Eines Tages taucht der wegen Drogenhandels auf Bewährung verknackte Jaro (Hatik) im Ort auf, um ein neues Leben zu beginnen.

Als kurz darauf eine Jugendliche spurlos verschwindet, gerät er aber unter Verdacht. Doch dann trifft er Giovanna, die über Informationen verfügt, die nicht nur sein bisheriges Leben gründlich auf den Kopf stellen, sondern auch glaubwürdige Hinweise darauf bieten, dass Caleb das Mädchen 30 Jahre zuvor nicht umbrachte. Doch wer ist der Täter? Und warum beginnt er ausgerechnet jetzt erneut mit seinem grausamen Werk? Und was haben Giovannas Vater und Jaros Mutter mit der mysteriösen Geschichte zu tun?
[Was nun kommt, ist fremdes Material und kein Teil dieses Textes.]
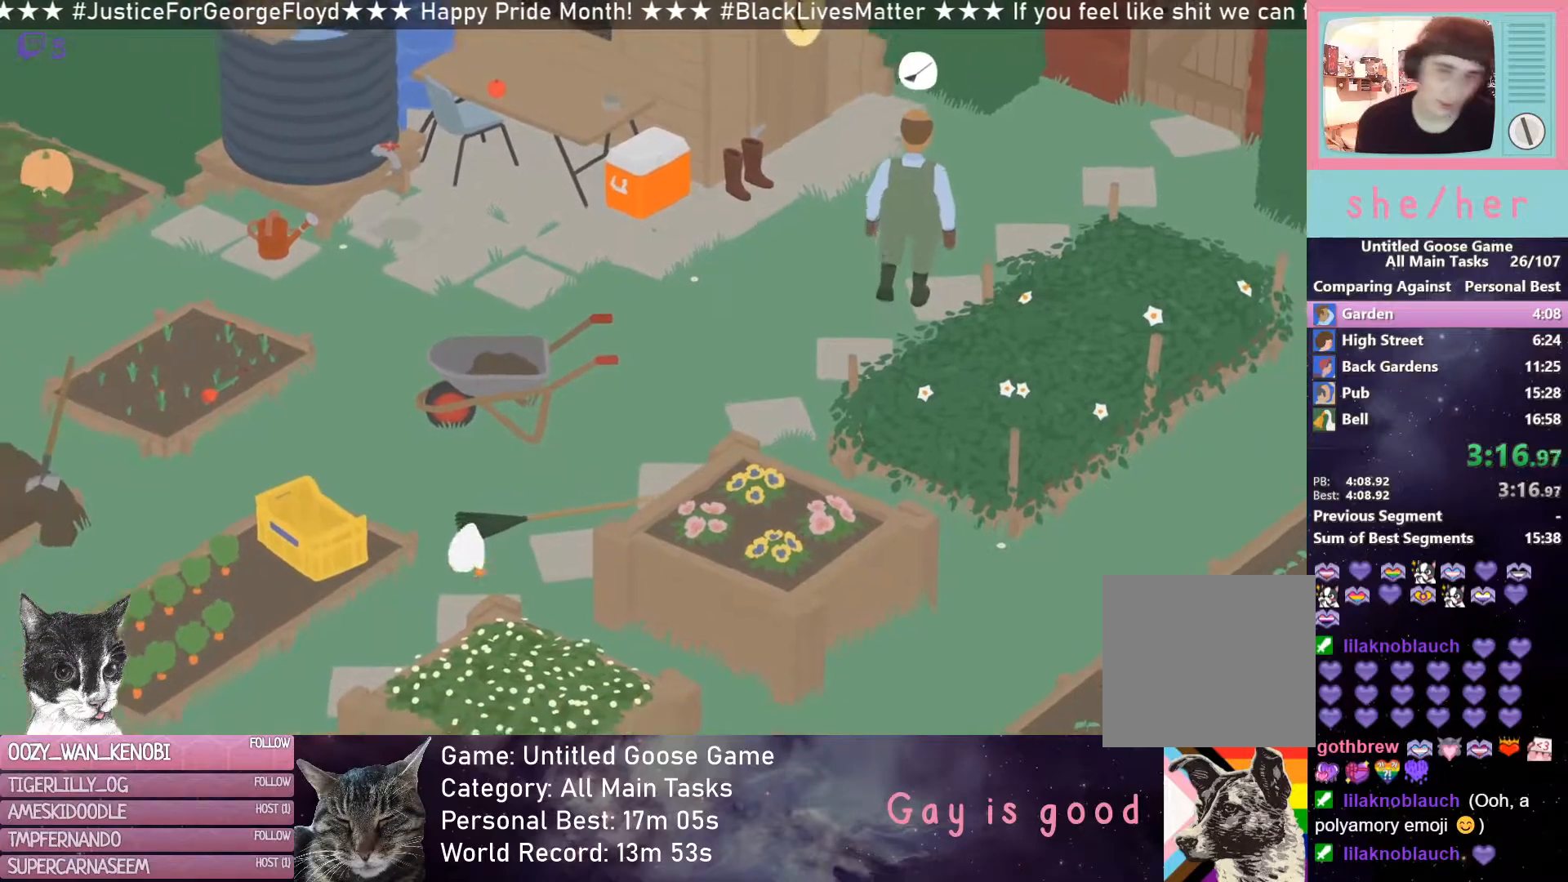
{"buttons": [], "left_stick": "down", "events": []}
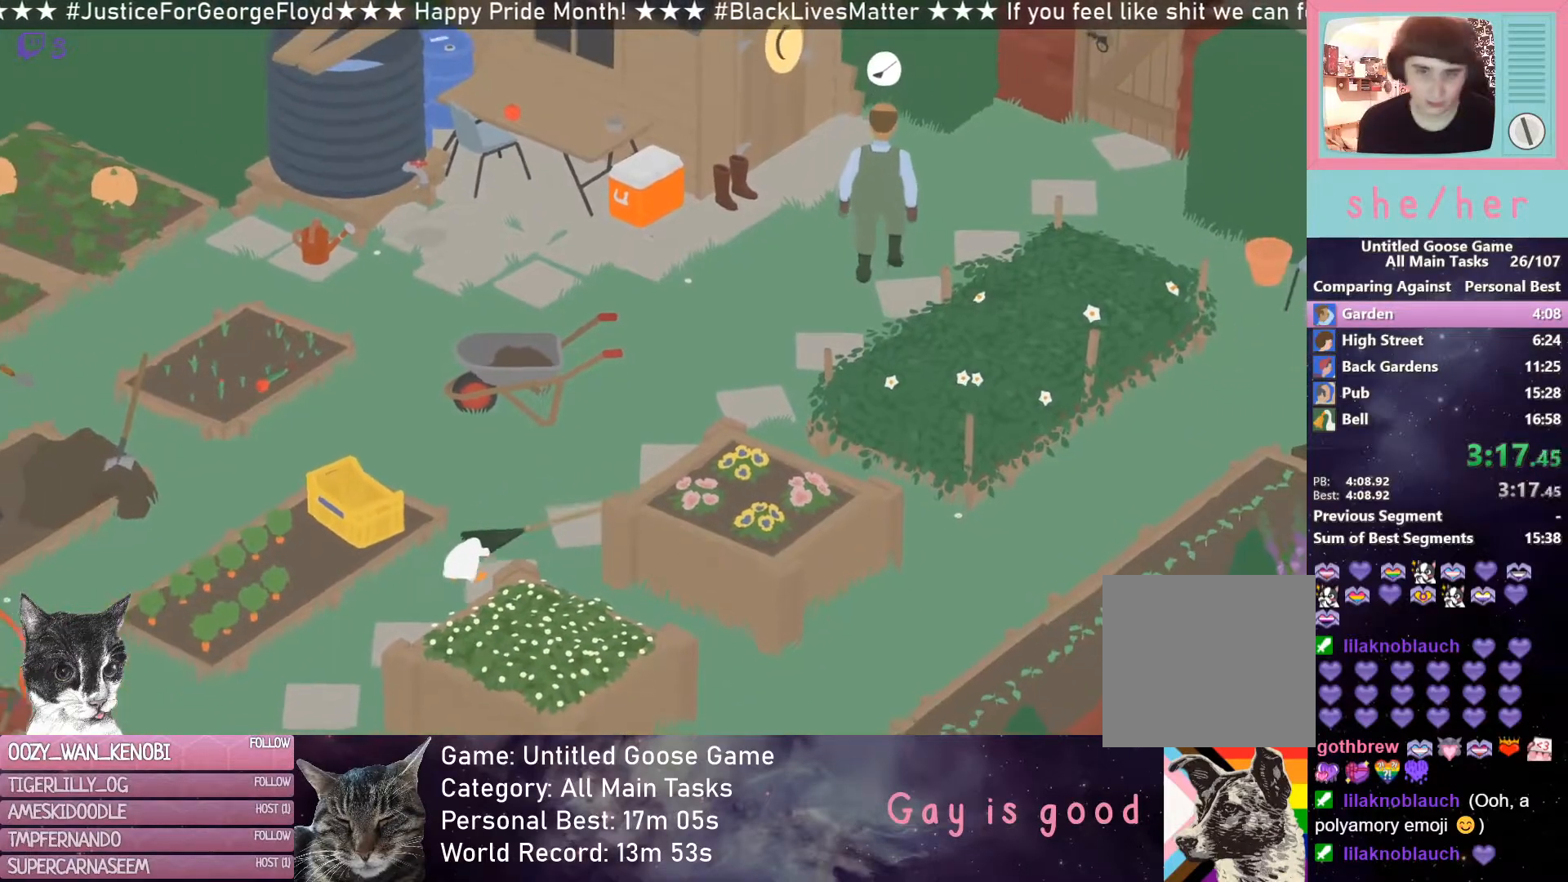
{"buttons": [], "left_stick": "down-left", "events": [[67, "left_stick", "down-left"]]}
Fragen über Fragen, denen die beiden von nun an auf dem Grund gehen.
Rätsel über Rätsel

Es ist schon selten, dass eine Serie in der ersten von sechs Folgen so viele Fässer aufmacht und es dabei schafft, das Publikum vollkommen im Dunklen tappen zu lassen. So geschehen in der französischen Mysteryserie/Thrillerserie Anthracite, die in Sachen Suspense erfolgreich alle möglichen Register zieht. Die Geschichte beginnt mit einem Blick ins Jahr 1994, als eine Polizeispezialeinheit das Anwesen einer kleinen, aber offenbar gefährlichen Sekte rund um den Guru Caleb stürmt, der gerade eben Gift geschluckt hat. Der Sektenführer wird gerettet, doch im Haus der Jünger bietet sich den hartgesottenen Cops ein Bild des Grauens. Zwölf Mitglieder liegen tot auf dem Fußboden, um ihrem Erlöser ins Paradies zu folgen.
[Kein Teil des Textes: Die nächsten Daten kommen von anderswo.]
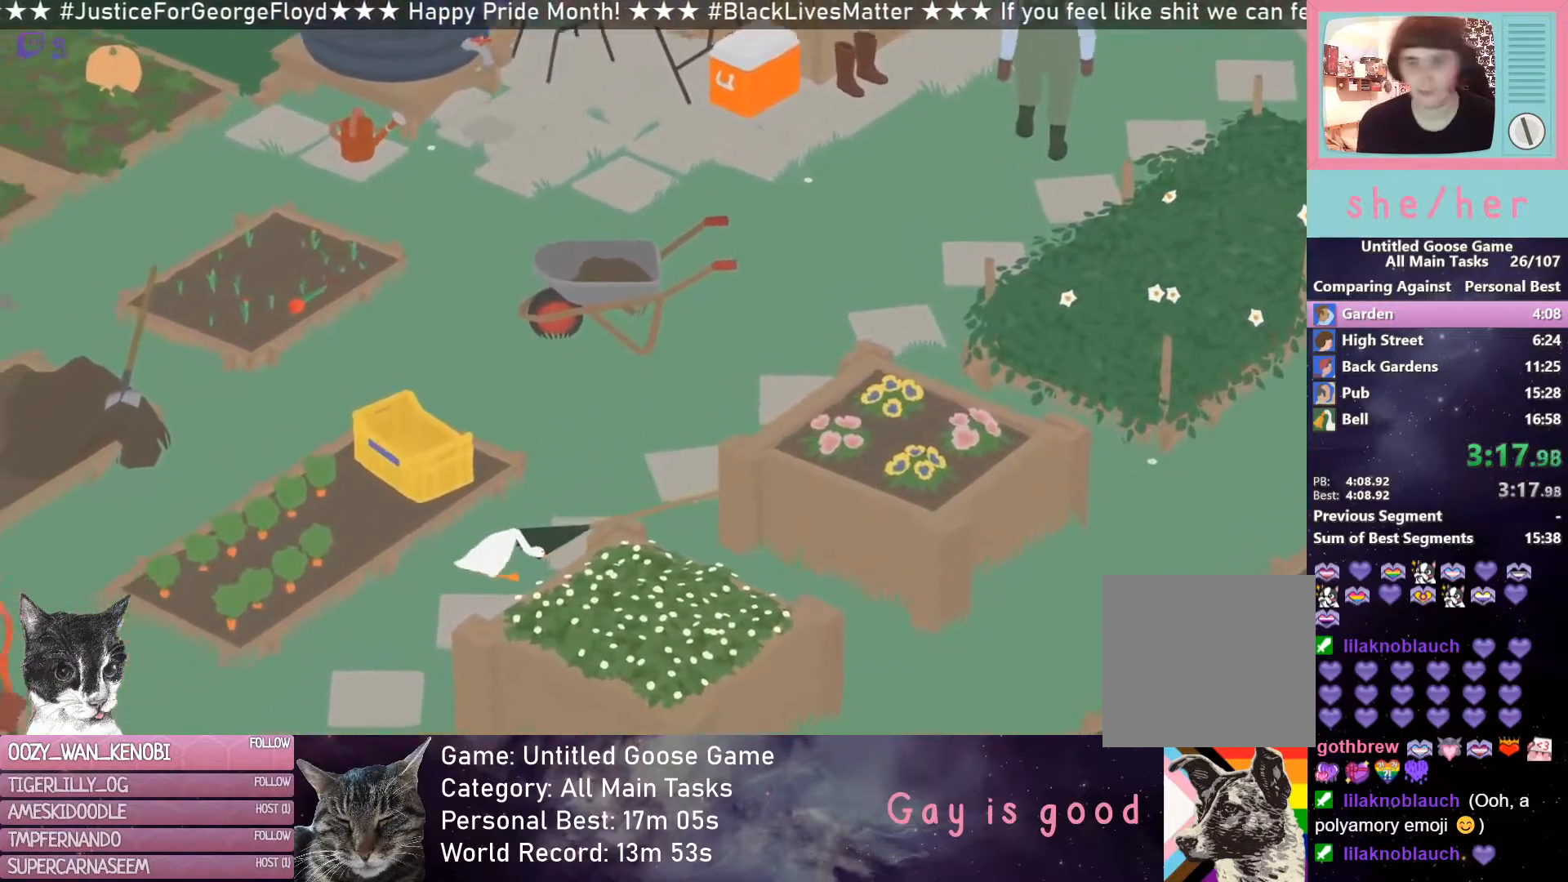
{"buttons": [], "left_stick": "down-left", "events": []}
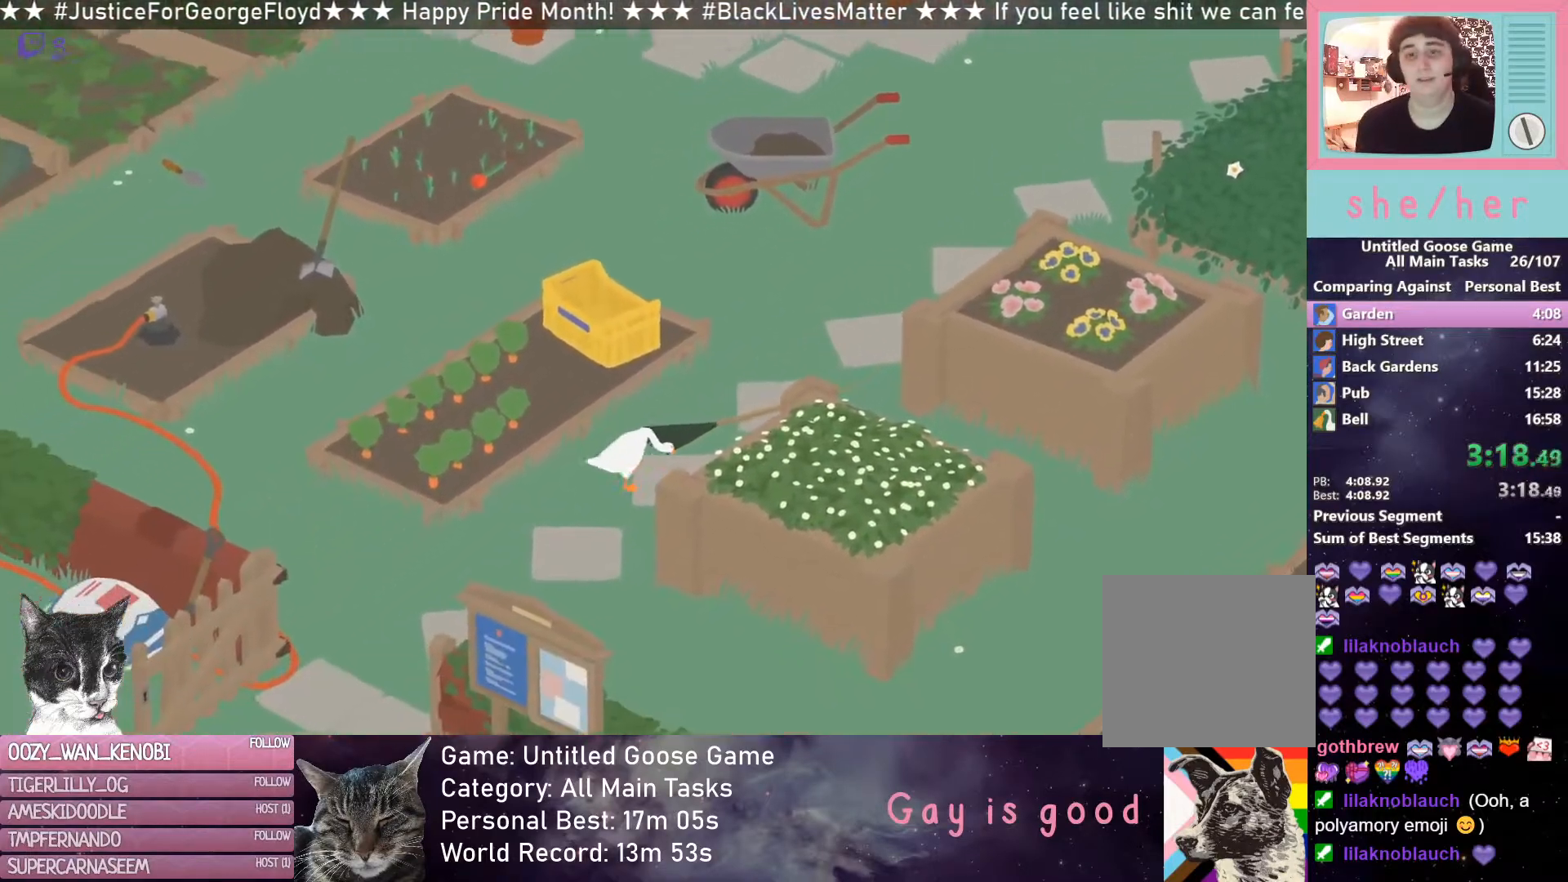
{"buttons": [], "left_stick": "down-left", "events": []}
Dass ein solcher Start nicht nur bedrückend ist, sondern zudem auch Spannung erzeugt, liegt auf der Hand. Noch besser wird es aber, wenn man über die restlichen rund 40 Minuten der Debüt-Episode miterleben darf, wie die Serienmacher das Grundthema in die Istzeit der Serie überführen und die beiden Hauptfiguren in ein Rätsel unvorhersehbaren Ausmaßes hineinziehen. Giovanna hat eine weltweite Community gegründet, die sich auf eine besondere Art von Detektivspiel spezialisiert hat. Sie selbst leidet unter Krebs und wird bald sterben.
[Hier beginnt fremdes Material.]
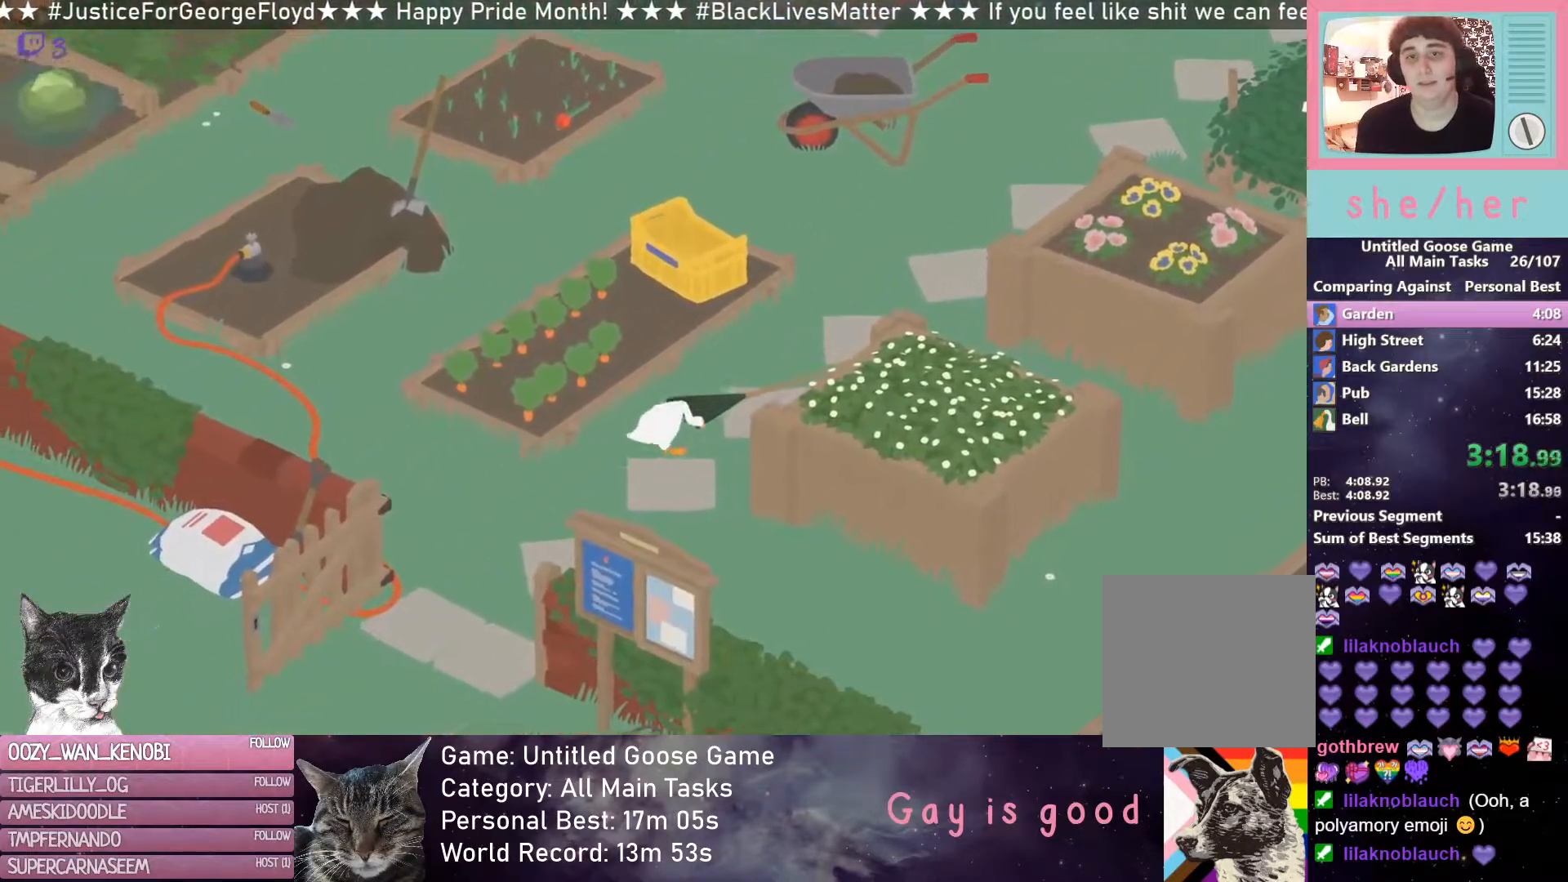
{"buttons": [], "left_stick": "down-left", "events": []}
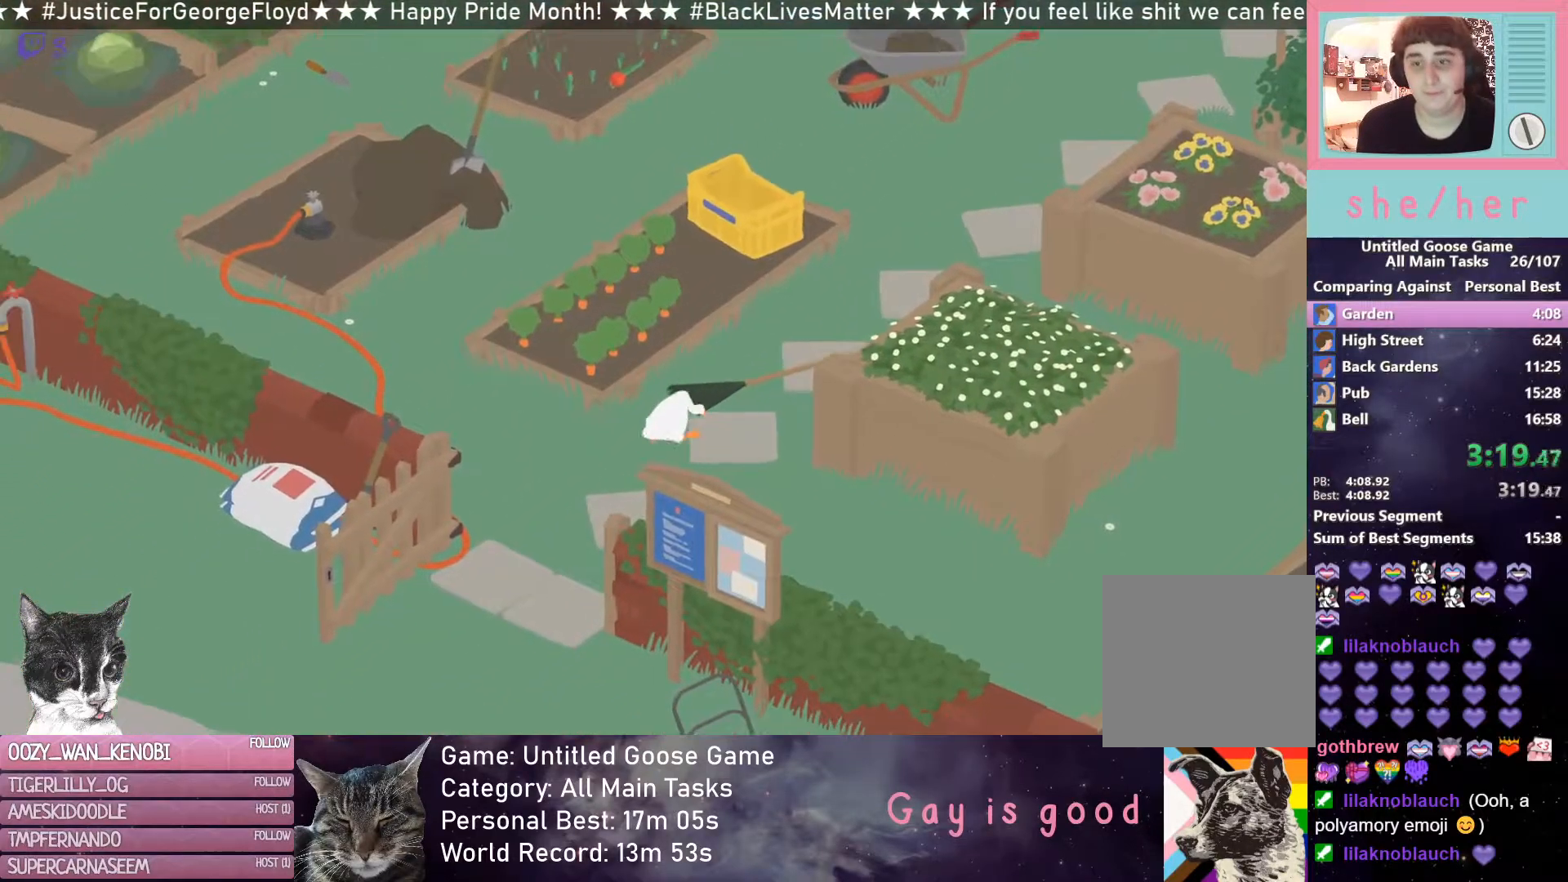
{"buttons": [], "left_stick": "down-left", "events": []}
Zuvor will sie aber noch ihren über alles geliebten Vater finden, der während eines Telefonats mit ihr aus bisher unbekannten Gründen entführt wurde. Schnell wird allerdings klar, dass jener Fall und der der Sekte irgendwie miteinander zusammenhängen. Denn Giovannas Vater hat, wie wir später in der Episode erfahren, niemals an Calebs Schuld geglaubt. Vielmehr vermutete er etwas viel Größeres dahinter, das aber zunächst mehr als vage angedeutet wird...
Damit ist das Interesse am Plot geweckt, der bis zum Finale der Folge so mysteriös wird, dass man als Zuschauender nicht die geringste Ahnung davon bekommt, was genau hier eigentlich los ist. Weiter ausgebaut wird das Ganze durch die zweite Hauptfigur der Serie namens Jaro. Eigentlich ein intelligenter Twen, ist er auf die schiefe Bahn geraten und wurde schließlich wegen Drogenhandels zu einer Bewährungsstrafe verurteilt. Strafmildernd wirkte sich dabei aus, dass er ein umfassendes Geständnis ablegte, als er erfuhr, dass einer seiner Kunden an einer Überdosis starb.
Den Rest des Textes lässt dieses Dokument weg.